O presidente da Creche
Discípulos de Jesus, nobre entidade protestante que atendia cento e vinte crianças,
desligou o telefone amargurado. A informação de Justino, o tesoureiro,
afligia-o duplamente: uma disposição da lei trabalhista deixaria de ser
cumprida ao mesmo tempo em que ficariam frustradas as expectativas das
funcionárias, mulheres pobres que contavam com aquele dinheiro para o Natal.
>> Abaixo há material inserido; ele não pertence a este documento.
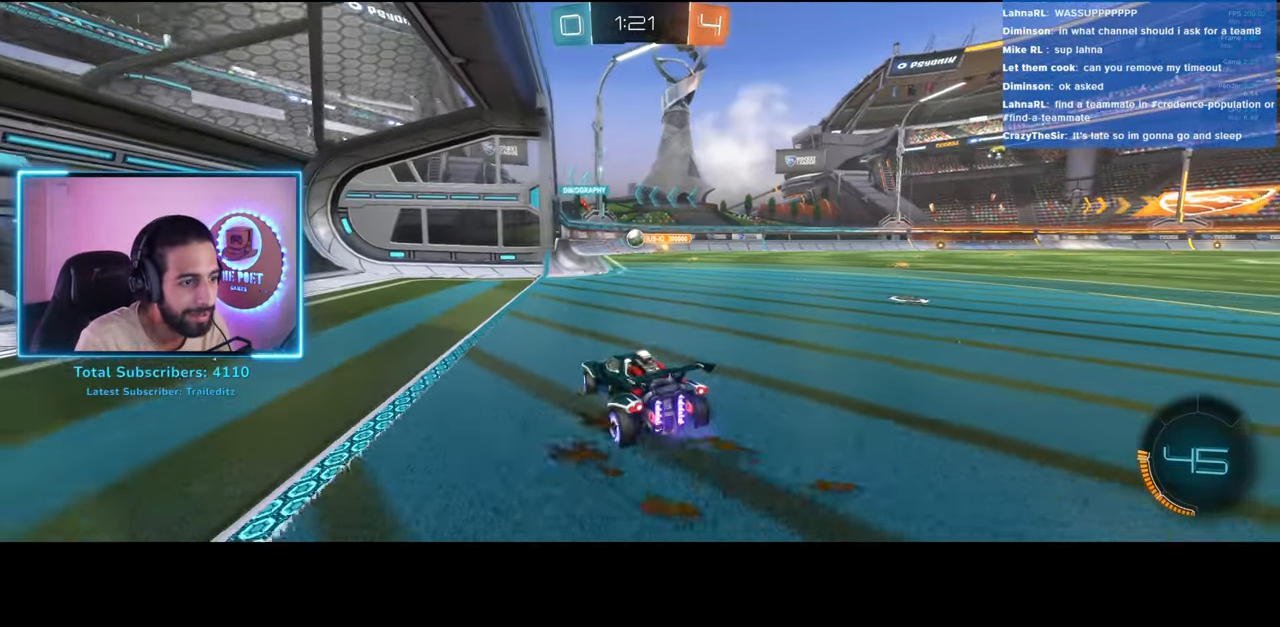
{"keys": ["w"], "mouse": [], "events": [[67, "a", "up"], [133, "w", "up"], [217, "d", "down"], [217, "w", "down"], [433, "d", "up"]]}
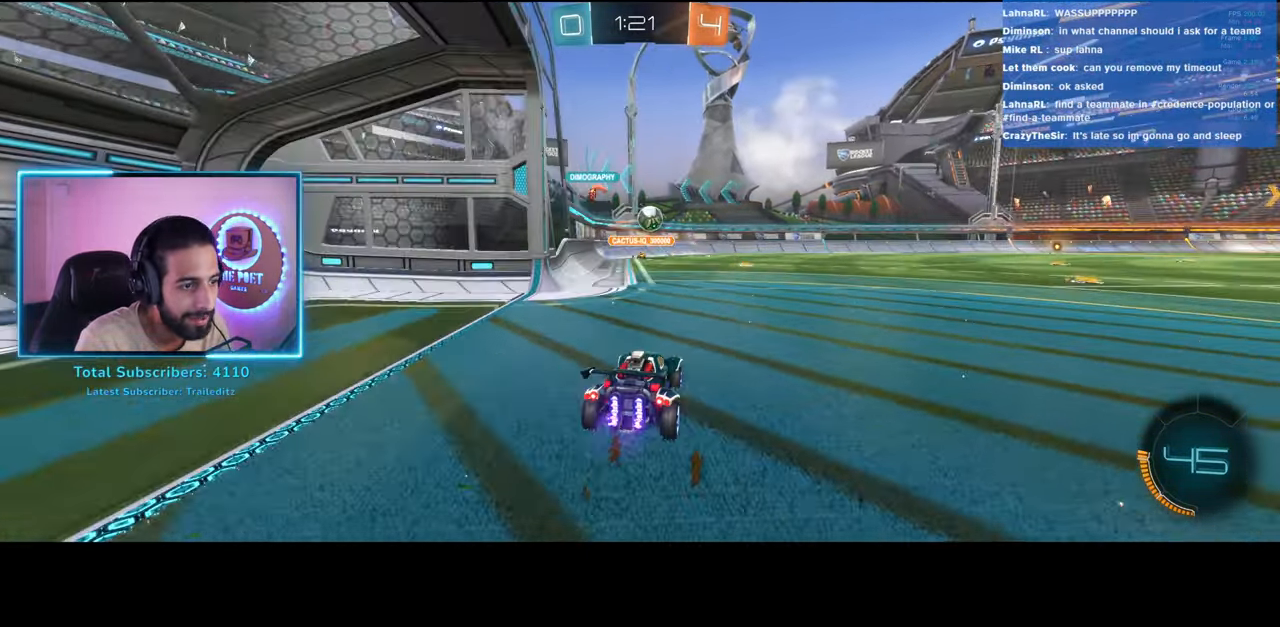
{"keys": ["a", "w"], "mouse": ["left"], "events": [[67, "d", "down"], [233, "mouse_left", "down"], [333, "d", "up"], [433, "a", "down"]]}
Há muito sedimentara-se em
seu espírito penosa dúvida: valeriam os sacrifícios, preocupações e noites
insones para manter a creche, sem o devido apoio? Numa cidade tão grande, raros
tomavam conhecimento do que se realizava ali. Nem mesmo
na comunidade religiosa da qual participava existia interesse maior pelo
serviço. Se seus irmãos em crença se dispusessem a “arregaçar as mangas” e
“abrir a bolsa”, tudo seria mais fácil. Jesus definira com propriedade a
questão ao proclamar que a Seara é grande e os trabalhadores são poucos. A
dificuldade presente parecia-lhe a gota d’água a transbordar o cálice de suas
sofridas perquirições íntimas, quebrantando-lhe o ânimo, sugerindo desistência.
Como ocorria
habitualmente, sempre que problemas o afligiam, Valdo buscou inspiração no
Evangelho. Abriu-o ao acaso e leu, em Mateus, capítulo quinze:
“Ao sair dali, Jesus veio
costeando o mar da Galiléia e, tendo subido ao monte, lá se sentou. Logo dele
se acercou grande multidão, trazendo mudos, cegos, coxos, aleijados e outros
muitos que foram colocados a seus pés; e ele a todos curou, de sorte que a
multidão se mostrava maravilhada ao ver que os mudos falavam, os coxos andavam,
os cegos enxergavam e os aleijados ficavam sãos; e todos glorificavam o Deus de
Israel.
Jesus chamou os seus
discípulos e lhes disse:
- Tenho compaixão destas
criaturas, porque há três dias que estão sempre comigo e nada têm que comer.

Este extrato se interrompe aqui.